The End of Graffiti, 2013


Aesthetics and Style

For a cultural form so dependent on arresting images and visual impact, there has been surprisingly little research dedicated to the description and analysis of graffiti and street art styles. Notable exceptions include attempts to locate graffiti and street art in relation to art history (see for example Kirk Varnedoe and Adam Gopnik's excellent catalogue to MOMA's 1990 High and Low exhibition, or Daniel Feral's more recent detailed mapping) and my colleague Jacqueline Milner's recent detailed argument about street art and realism.

This strand of my research examines the aesthetic features of graffiti and street art and the ways in which they are shaped by the creativity of individual artists and collectives (crews, cultural scenes, cities), as well as external forces, such as the design of street-scapes, regimes of policy and policing and available archives and digital platforms.
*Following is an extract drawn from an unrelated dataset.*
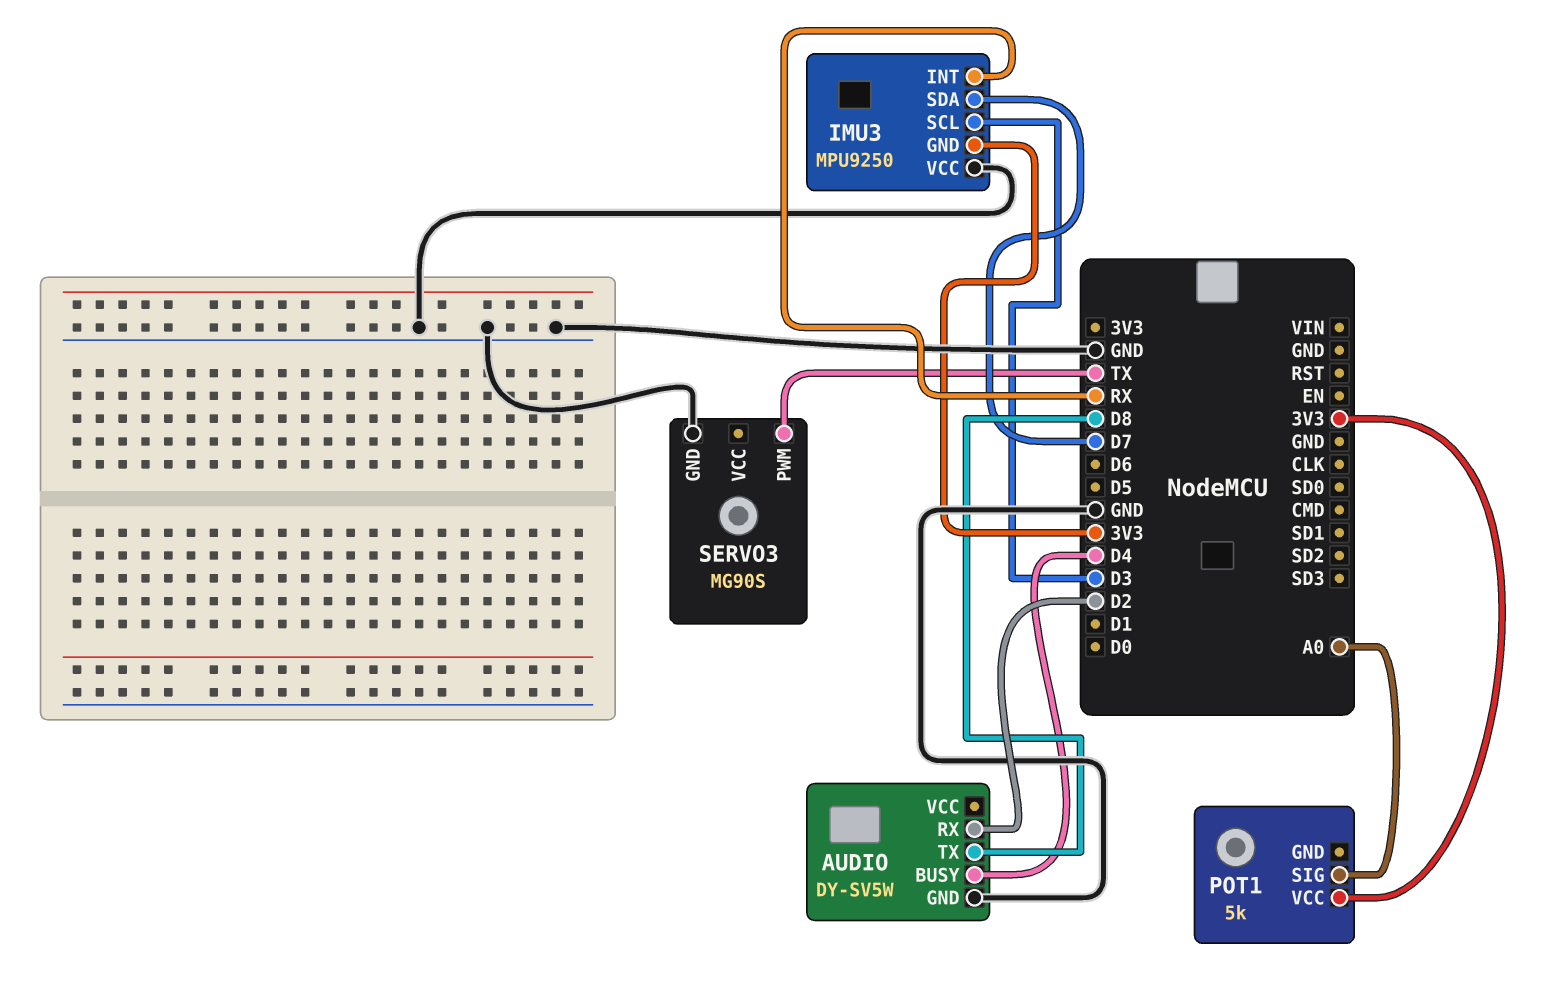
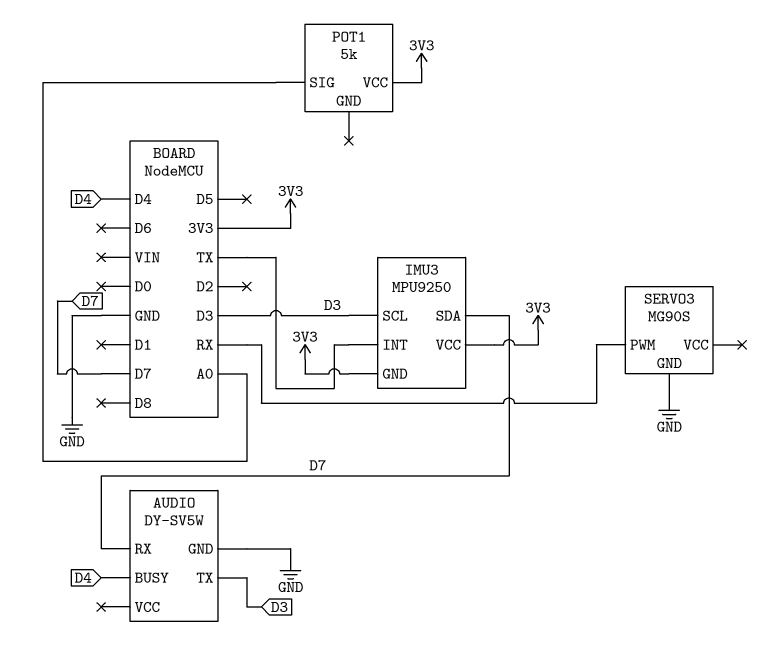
AUDIO pin RX: D2 -> D7
AUDIO pin TX: D8 -> D3
IMU3 pin INT: RX -> TX
IMU3 pin VCC: GND -> 3V3
SERVO3 pin PWM: TX -> RX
The initial research described the context of the emergence of an anti-aesthetic style of graffiti  around the millenium ("In Praise of 70K: Cultural Heritage and Graffiti Style" (2006)), then took part in the project to map the first decade of Melbourne graffiti, as a contributor to Duro Cubrilo, Martin Harvey and Karl Stamer's mammoth book King's Way: The Beginning's of Australia Graffiti: 1983-1993 (2009). More recently I have written about national and regional styles and the aesthetics of exhaustion in the transition from graffiti to street art ("The End of Graffiti" (2013)). This research has also incorporated photography and various strategies for representing graffiti and street art, my image having been reproduced widely in newspapers, journals and books.